Stored data
★ ★ ★ ★

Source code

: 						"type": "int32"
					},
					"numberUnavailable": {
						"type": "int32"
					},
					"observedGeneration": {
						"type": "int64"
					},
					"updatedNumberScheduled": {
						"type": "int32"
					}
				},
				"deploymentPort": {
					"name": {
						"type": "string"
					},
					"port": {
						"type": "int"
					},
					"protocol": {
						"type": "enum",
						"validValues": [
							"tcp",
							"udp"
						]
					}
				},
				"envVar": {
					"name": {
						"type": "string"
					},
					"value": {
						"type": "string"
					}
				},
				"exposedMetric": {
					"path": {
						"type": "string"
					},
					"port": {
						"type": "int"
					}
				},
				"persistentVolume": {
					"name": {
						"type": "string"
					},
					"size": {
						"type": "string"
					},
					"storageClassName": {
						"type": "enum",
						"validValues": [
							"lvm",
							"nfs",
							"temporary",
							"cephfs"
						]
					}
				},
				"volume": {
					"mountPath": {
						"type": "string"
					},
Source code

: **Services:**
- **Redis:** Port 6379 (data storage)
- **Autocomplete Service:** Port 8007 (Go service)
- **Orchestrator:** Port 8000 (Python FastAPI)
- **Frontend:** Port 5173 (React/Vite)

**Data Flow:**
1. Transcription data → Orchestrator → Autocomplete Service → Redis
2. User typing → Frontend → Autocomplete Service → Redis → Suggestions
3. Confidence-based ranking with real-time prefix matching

★ ★ ★ ★

§ **Exercise**
Scan the lines above, and whenever one holds the string "Redis", copy it.

§ **Finished task**
- **Redis:** Port 6379 (data storage)
1. Transcription data → Orchestrator → Autocomplete Service → Redis
2. User typing → Frontend → Autocomplete Service → Redis → Suggestions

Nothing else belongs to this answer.